The above statement leads to the conclusion that the National Assembly's decision of 9 December 2009 to discharge E.M. as the Chair of the Labor and Social Policy Committee is not in conflict with the principles of the state committed to the rule of law and justice as proclaimed in Art. 4, para 1, Art. 67, para 2 and the Preamble of the Constitution.

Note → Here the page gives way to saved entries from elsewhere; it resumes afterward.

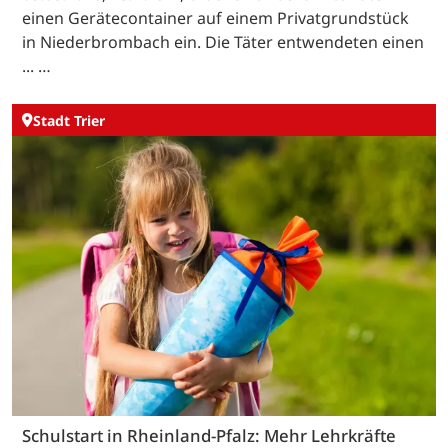
einen Gerätecontainer auf einem Privatgrundstück
in Niederbrombach ein. Die Täter entwendeten einen
... …
Stadt Trier
Schulstart in Rheinland-Pfalz: Mehr Lehrkräfte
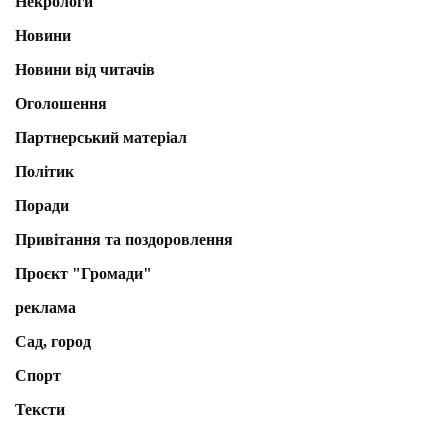
Некрологи
Новини
Новини від читачів
Оголошення
Партнерський матеріал
Політик
Поради
Привітання та поздоровлення
Проєкт "Громади"
реклама
Сад, город
Спорт
Тексти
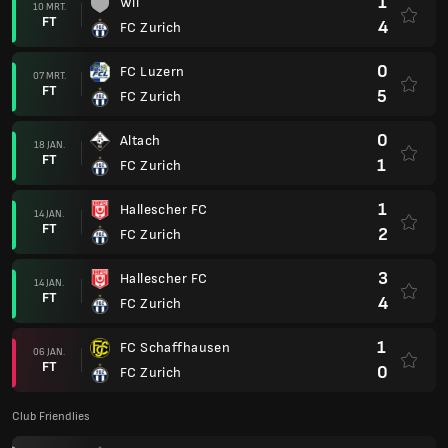
1
Wil
10 MRT.
FT
4
FC Zurich
0
FC Luzern
07 MRT.
FT
5
FC Zurich
0
Altach
18 JAN.
FT
1
FC Zurich
1
Hallescher FC
14 JAN.
FT
2
FC Zurich
3
Hallescher FC
14 JAN.
FT
4
FC Zurich
1
FC Schaffhausen
06 JAN.
FT
0
FC Zurich
Club Friendlies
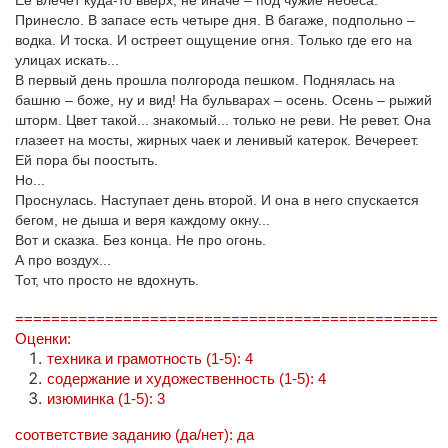
Ее влечет куда-то вверх, не иначе – под чужие небеса.
Принесло. В запасе есть четыре дня. В багаже, подпольно –
водка. И тоска. И остреет ощущение огня. Только где его на
улицах искать...
В первый день прошла полгорода пешком. Поднялась на
башню – боже, ну и вид! На бульварах – осень. Осень – рыжий
шторм. Цвет такой... знакомый... только не реви. Не ревет. Она
глазеет на мосты, жирных чаек и ленивый катерок. Вечереет.
Ей пора бы поостыть.
Но...
Проснулась. Наступает день второй. И она в него спускается
бегом, не дыша и веря каждому окну...
Вот и сказка. Без конца. Не про огонь.
А про воздух...
Тот, что просто не вдохнуть.
===============================================
Оценки:
техника и грамотность (1-5): 4
содержание и художественность (1-5): 4
изюминка (1-5): 3
соответствие заданию (да/нет): да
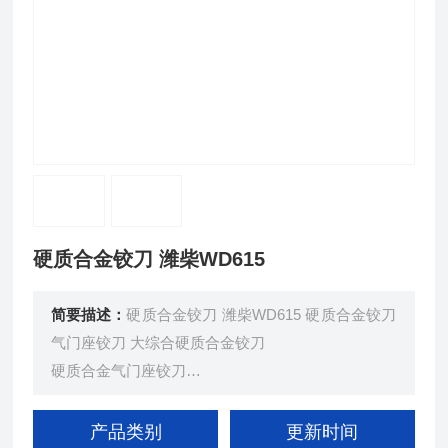
硬质合金铰刀 潍柴WD615
简要描述：
硬质合金铰刀 潍柴WD615 硬质合金铰刀
气门座铰刀 大综合硬质合金铰刀
硬质合金气门座铰刀
适用车型：
产品类别
更新时间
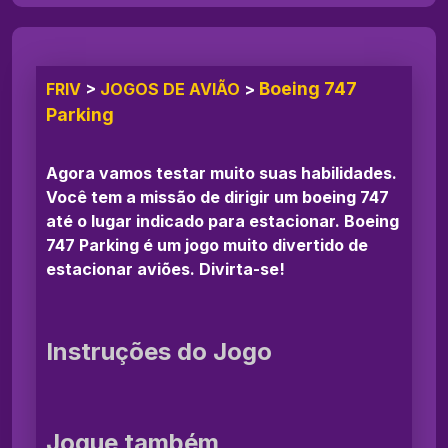
Boeing 747
FRIV
>
JOGOS DE AVIÃO
>
Parking
Agora vamos testar muito suas habilidades.
Você tem a missão de dirigir um boeing 747
até o lugar indicado para estacionar. Boeing
747 Parking é um jogo muito divertido de
estacionar aviões. Divirta-se!
Instruções do Jogo
Jogue também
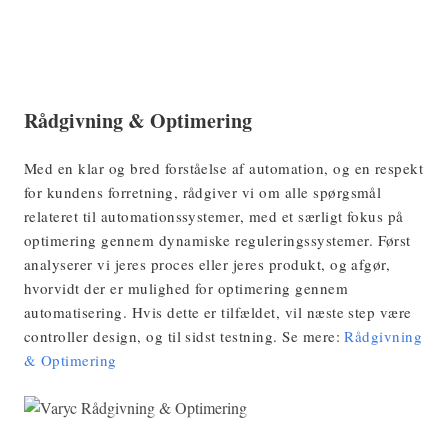
Rådgivning & Optimering
Med en klar og bred forståelse af automation, og en respekt
for kundens forretning, rådgiver vi om alle spørgsmål
relateret til automationssystemer, med et særligt fokus på
optimering gennem dynamiske reguleringssystemer. Først
analyserer vi jeres proces eller jeres produkt, og afgør,
hvorvidt der er mulighed for optimering gennem
automatisering. Hvis dette er tilfældet, vil næste step være
controller design, og til sidst testning. Se mere:
Rådgivning
& Optimering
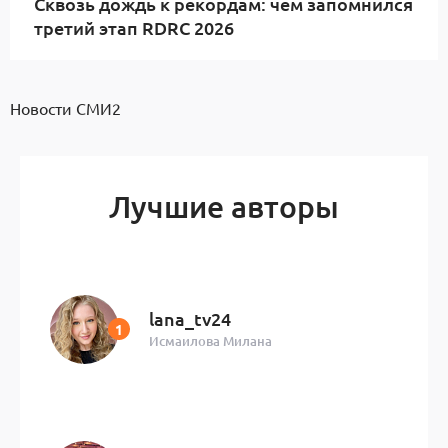
Сквозь дождь к рекордам: чем запомнился
третий этап RDRC 2026
Новости СМИ2
Лучшие авторы
lana_tv24
Исмаилова Милана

2. It was already noted that the decision challenged rests on the view held by the majority in Parliament of what is moral and politically decorous. Both the motion movants and the MPs who spoke in favor of the motion did not perceive the matter of E.M.'s guilt and accountability as finalized nor did they coach the Judiciary about the criminal proceedings against her. They referred to indisputable facts only: the General Prosecutor's reason to ask that the MP implicated be stripped of immunity so that charges could be pressed against her for the commission of a grave premeditated indictable crime. The decision that the National Assembly took on 9 December 2009 has not any of the attributes of criminal jurisdiction for, in addition to the reference to the fact-finding of the Prosecution as a body of the Judiciary, it contains none of the elements that are typical of such action – an analysis on their own of the evidence gathered, an independent detection of the corpus delicti and its definition in the Penal Code, the verdict of guilty or not guilty and the imposition of punishment. The juristic act that the decision is does not infringe on an MP's constitutional status and potential to efficiently protect, as a member of a parliamentary committee included, the interests of his or her constituency and of the nation as a whole.
Therefore, in this case there has been no usurpation of the powers of the Judiciary in defiance of the principle of the separation of powers as laid down in Art. 8 of the Constitution nor has there been any disregard for the presumption of innocence of an MP who is prosecuted (Art. 31, para 3 in relation to Art. 70 of the Constitution).